═════ SUPPLIED DATA ═════

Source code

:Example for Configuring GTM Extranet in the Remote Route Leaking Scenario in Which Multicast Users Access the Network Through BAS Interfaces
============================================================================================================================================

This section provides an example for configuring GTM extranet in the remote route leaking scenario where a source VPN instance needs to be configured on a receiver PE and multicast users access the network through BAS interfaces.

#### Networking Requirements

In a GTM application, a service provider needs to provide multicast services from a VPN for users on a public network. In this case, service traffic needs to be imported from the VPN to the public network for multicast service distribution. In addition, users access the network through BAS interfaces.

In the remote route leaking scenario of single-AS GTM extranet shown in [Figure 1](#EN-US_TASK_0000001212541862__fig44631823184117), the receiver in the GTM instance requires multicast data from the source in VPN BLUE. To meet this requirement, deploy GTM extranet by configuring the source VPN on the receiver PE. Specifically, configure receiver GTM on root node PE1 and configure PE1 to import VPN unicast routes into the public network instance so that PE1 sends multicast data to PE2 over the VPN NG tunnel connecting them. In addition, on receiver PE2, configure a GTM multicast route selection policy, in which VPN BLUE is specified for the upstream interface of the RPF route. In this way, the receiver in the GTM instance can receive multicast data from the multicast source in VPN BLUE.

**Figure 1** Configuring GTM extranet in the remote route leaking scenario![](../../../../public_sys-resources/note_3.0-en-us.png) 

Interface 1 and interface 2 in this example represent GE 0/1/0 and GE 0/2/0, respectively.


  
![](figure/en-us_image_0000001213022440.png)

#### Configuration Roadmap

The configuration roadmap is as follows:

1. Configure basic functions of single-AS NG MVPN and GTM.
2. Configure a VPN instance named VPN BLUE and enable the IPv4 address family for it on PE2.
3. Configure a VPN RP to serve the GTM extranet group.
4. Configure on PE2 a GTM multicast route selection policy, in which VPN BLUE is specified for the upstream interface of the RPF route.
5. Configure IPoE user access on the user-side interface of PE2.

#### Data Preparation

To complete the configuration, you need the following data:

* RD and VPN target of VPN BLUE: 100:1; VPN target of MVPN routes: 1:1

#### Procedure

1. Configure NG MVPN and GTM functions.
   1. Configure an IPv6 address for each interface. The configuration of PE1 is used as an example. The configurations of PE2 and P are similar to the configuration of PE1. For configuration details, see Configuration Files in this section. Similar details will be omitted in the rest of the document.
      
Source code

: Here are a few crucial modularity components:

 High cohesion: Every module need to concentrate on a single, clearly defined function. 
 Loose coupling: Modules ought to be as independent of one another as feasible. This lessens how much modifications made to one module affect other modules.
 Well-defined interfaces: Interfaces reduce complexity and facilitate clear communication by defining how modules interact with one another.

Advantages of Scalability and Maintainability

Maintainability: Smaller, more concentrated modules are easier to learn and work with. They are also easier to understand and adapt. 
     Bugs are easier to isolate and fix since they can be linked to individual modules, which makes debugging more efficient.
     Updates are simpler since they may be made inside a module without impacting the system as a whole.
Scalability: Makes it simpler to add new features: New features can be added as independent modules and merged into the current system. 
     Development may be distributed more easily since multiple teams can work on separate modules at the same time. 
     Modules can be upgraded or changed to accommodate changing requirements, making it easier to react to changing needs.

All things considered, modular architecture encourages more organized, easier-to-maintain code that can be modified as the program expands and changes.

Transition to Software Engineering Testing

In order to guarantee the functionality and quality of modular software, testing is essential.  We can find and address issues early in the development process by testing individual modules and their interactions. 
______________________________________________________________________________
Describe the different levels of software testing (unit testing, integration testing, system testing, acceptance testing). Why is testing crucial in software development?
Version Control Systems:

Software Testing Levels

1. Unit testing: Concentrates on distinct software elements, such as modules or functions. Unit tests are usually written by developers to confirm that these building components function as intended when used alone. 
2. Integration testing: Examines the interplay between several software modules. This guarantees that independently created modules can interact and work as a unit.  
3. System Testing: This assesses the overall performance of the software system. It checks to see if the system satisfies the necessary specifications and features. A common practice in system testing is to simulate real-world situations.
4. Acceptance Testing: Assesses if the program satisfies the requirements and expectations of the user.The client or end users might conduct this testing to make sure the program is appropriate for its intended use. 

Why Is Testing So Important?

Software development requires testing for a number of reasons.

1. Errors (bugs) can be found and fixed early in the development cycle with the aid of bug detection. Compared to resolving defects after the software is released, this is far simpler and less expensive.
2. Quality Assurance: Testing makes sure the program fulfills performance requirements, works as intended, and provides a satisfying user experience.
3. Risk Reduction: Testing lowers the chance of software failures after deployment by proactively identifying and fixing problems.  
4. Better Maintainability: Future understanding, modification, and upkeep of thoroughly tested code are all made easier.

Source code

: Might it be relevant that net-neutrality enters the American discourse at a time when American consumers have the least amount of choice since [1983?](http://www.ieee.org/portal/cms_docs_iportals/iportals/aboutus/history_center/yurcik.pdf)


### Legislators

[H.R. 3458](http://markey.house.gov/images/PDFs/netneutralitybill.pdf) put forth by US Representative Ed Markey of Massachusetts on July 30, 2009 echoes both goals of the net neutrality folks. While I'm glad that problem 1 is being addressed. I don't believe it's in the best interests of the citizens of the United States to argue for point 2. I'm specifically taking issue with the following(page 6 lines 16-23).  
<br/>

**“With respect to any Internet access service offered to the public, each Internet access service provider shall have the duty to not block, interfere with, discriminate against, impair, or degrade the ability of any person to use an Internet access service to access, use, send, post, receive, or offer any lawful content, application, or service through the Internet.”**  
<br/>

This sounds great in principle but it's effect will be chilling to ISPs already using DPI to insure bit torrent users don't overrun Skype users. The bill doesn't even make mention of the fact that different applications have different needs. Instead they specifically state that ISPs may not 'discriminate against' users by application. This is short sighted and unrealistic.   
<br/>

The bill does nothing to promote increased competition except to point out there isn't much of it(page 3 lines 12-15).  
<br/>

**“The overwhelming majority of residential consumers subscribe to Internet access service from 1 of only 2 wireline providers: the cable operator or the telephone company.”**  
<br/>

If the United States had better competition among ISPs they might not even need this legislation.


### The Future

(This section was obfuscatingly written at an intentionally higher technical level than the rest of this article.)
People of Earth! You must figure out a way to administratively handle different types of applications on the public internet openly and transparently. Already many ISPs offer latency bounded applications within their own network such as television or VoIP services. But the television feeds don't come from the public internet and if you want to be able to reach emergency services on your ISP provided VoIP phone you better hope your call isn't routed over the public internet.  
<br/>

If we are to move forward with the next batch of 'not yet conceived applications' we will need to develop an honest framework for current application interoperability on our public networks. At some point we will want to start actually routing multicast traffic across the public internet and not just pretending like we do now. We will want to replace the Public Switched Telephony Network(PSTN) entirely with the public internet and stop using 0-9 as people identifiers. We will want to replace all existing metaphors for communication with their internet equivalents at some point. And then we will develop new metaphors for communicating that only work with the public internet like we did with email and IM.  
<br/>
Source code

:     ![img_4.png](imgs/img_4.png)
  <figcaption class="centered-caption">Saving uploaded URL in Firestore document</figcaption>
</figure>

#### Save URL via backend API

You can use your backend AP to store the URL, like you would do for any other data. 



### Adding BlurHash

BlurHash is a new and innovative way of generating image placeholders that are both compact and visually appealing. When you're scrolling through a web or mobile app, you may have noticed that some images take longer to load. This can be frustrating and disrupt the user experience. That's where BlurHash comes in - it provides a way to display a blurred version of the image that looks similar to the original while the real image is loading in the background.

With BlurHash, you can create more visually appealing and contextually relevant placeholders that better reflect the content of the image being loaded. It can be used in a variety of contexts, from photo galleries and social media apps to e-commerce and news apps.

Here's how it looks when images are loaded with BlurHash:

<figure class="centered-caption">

═════

### WORK ORDER
Once you have read the entries, write them out again without altering a single character.

### SOLVED EXERCISE
Source code

:Example for Configuring GTM Extranet in the Remote Route Leaking Scenario in Which Multicast Users Access the Network Through BAS Interfaces
============================================================================================================================================

This section provides an example for configuring GTM extranet in the remote route leaking scenario where a source VPN instance needs to be configured on a receiver PE and multicast users access the network through BAS interfaces.

#### Networking Requirements

In a GTM application, a service provider needs to provide multicast services from a VPN for users on a public network. In this case, service traffic needs to be imported from the VPN to the public network for multicast service distribution. In addition, users access the network through BAS interfaces.

In the remote route leaking scenario of single-AS GTM extranet shown in [Figure 1](#EN-US_TASK_0000001212541862__fig44631823184117), the receiver in the GTM instance requires multicast data from the source in VPN BLUE. To meet this requirement, deploy GTM extranet by configuring the source VPN on the receiver PE. Specifically, configure receiver GTM on root node PE1 and configure PE1 to import VPN unicast routes into the public network instance so that PE1 sends multicast data to PE2 over the VPN NG tunnel connecting them. In addition, on receiver PE2, configure a GTM multicast route selection policy, in which VPN BLUE is specified for the upstream interface of the RPF route. In this way, the receiver in the GTM instance can receive multicast data from the multicast source in VPN BLUE.

**Figure 1** Configuring GTM extranet in the remote route leaking scenario![](../../../../public_sys-resources/note_3.0-en-us.png) 

Interface 1 and interface 2 in this example represent GE 0/1/0 and GE 0/2/0, respectively.


  
![](figure/en-us_image_0000001213022440.png)

#### Configuration Roadmap

The configuration roadmap is as follows:

1. Configure basic functions of single-AS NG MVPN and GTM.
2. Configure a VPN instance named VPN BLUE and enable the IPv4 address family for it on PE2.
3. Configure a VPN RP to serve the GTM extranet group.
4. Configure on PE2 a GTM multicast route selection policy, in which VPN BLUE is specified for the upstream interface of the RPF route.
5. Configure IPoE user access on the user-side interface of PE2.

#### Data Preparation

To complete the configuration, you need the following data:

* RD and VPN target of VPN BLUE: 100:1; VPN target of MVPN routes: 1:1

#### Procedure

1. Configure NG MVPN and GTM functions.
   1. Configure an IPv6 address for each interface. The configuration of PE1 is used as an example. The configurations of PE2 and P are similar to the configuration of PE1. For configuration details, see Configuration Files in this section. Similar details will be omitted in the rest of the document.
      
Source code

: Here are a few crucial modularity components:

 High cohesion: Every module need to concentrate on a single, clearly defined function. 
 Loose coupling: Modules ought to be as independent of one another as feasible. This lessens how much modifications made to one module affect other modules.
 Well-defined interfaces: Interfaces reduce complexity and facilitate clear communication by defining how modules interact with one another.

Advantages of Scalability and Maintainability

Maintainability: Smaller, more concentrated modules are easier to learn and work with. They are also easier to understand and adapt. 
     Bugs are easier to isolate and fix since they can be linked to individual modules, which makes debugging more efficient.
     Updates are simpler since they may be made inside a module without impacting the system as a whole.
Scalability: Makes it simpler to add new features: New features can be added as independent modules and merged into the current system. 
     Development may be distributed more easily since multiple teams can work on separate modules at the same time. 
     Modules can be upgraded or changed to accommodate changing requirements, making it easier to react to changing needs.

All things considered, modular architecture encourages more organized, easier-to-maintain code that can be modified as the program expands and changes.

Transition to Software Engineering Testing

In order to guarantee the functionality and quality of modular software, testing is essential.  We can find and address issues early in the development process by testing individual modules and their interactions. 
______________________________________________________________________________
Describe the different levels of software testing (unit testing, integration testing, system testing, acceptance testing). Why is testing crucial in software development?
Version Control Systems:

Software Testing Levels

1. Unit testing: Concentrates on distinct software elements, such as modules or functions. Unit tests are usually written by developers to confirm that these building components function as intended when used alone. 
2. Integration testing: Examines the interplay between several software modules. This guarantees that independently created modules can interact and work as a unit.  
3. System Testing: This assesses the overall performance of the software system. It checks to see if the system satisfies the necessary specifications and features. A common practice in system testing is to simulate real-world situations.
4. Acceptance Testing: Assesses if the program satisfies the requirements and expectations of the user.The client or end users might conduct this testing to make sure the program is appropriate for its intended use. 

Why Is Testing So Important?

Software development requires testing for a number of reasons.

1. Errors (bugs) can be found and fixed early in the development cycle with the aid of bug detection. Compared to resolving defects after the software is released, this is far simpler and less expensive.
2. Quality Assurance: Testing makes sure the program fulfills performance requirements, works as intended, and provides a satisfying user experience.
3. Risk Reduction: Testing lowers the chance of software failures after deployment by proactively identifying and fixing problems.  
4. Better Maintainability: Future understanding, modification, and upkeep of thoroughly tested code are all made easier.

Source code

: Might it be relevant that net-neutrality enters the American discourse at a time when American consumers have the least amount of choice since [1983?](http://www.ieee.org/portal/cms_docs_iportals/iportals/aboutus/history_center/yurcik.pdf)


### Legislators

[H.R. 3458](http://markey.house.gov/images/PDFs/netneutralitybill.pdf) put forth by US Representative Ed Markey of Massachusetts on July 30, 2009 echoes both goals of the net neutrality folks. While I'm glad that problem 1 is being addressed. I don't believe it's in the best interests of the citizens of the United States to argue for point 2. I'm specifically taking issue with the following(page 6 lines 16-23).  
<br/>

**“With respect to any Internet access service offered to the public, each Internet access service provider shall have the duty to not block, interfere with, discriminate against, impair, or degrade the ability of any person to use an Internet access service to access, use, send, post, receive, or offer any lawful content, application, or service through the Internet.”**  
<br/>

This sounds great in principle but it's effect will be chilling to ISPs already using DPI to insure bit torrent users don't overrun Skype users. The bill doesn't even make mention of the fact that different applications have different needs. Instead they specifically state that ISPs may not 'discriminate against' users by application. This is short sighted and unrealistic.   
<br/>

The bill does nothing to promote increased competition except to point out there isn't much of it(page 3 lines 12-15).  
<br/>

**“The overwhelming majority of residential consumers subscribe to Internet access service from 1 of only 2 wireline providers: the cable operator or the telephone company.”**  
<br/>

If the United States had better competition among ISPs they might not even need this legislation.


### The Future

(This section was obfuscatingly written at an intentionally higher technical level than the rest of this article.)
People of Earth! You must figure out a way to administratively handle different types of applications on the public internet openly and transparently. Already many ISPs offer latency bounded applications within their own network such as television or VoIP services. But the television feeds don't come from the public internet and if you want to be able to reach emergency services on your ISP provided VoIP phone you better hope your call isn't routed over the public internet.  
<br/>

If we are to move forward with the next batch of 'not yet conceived applications' we will need to develop an honest framework for current application interoperability on our public networks. At some point we will want to start actually routing multicast traffic across the public internet and not just pretending like we do now. We will want to replace the Public Switched Telephony Network(PSTN) entirely with the public internet and stop using 0-9 as people identifiers. We will want to replace all existing metaphors for communication with their internet equivalents at some point. And then we will develop new metaphors for communicating that only work with the public internet like we did with email and IM.  
<br/>
Source code

:     ![img_4.png](imgs/img_4.png)
  <figcaption class="centered-caption">Saving uploaded URL in Firestore document</figcaption>
</figure>

#### Save URL via backend API

You can use your backend AP to store the URL, like you would do for any other data. 



### Adding BlurHash

BlurHash is a new and innovative way of generating image placeholders that are both compact and visually appealing. When you're scrolling through a web or mobile app, you may have noticed that some images take longer to load. This can be frustrating and disrupt the user experience. That's where BlurHash comes in - it provides a way to display a blurred version of the image that looks similar to the original while the real image is loading in the background.

With BlurHash, you can create more visually appealing and contextually relevant placeholders that better reflect the content of the image being loaded. It can be used in a variety of contexts, from photo galleries and social media apps to e-commerce and news apps.

Here's how it looks when images are loaded with BlurHash:

<figure class="centered-caption">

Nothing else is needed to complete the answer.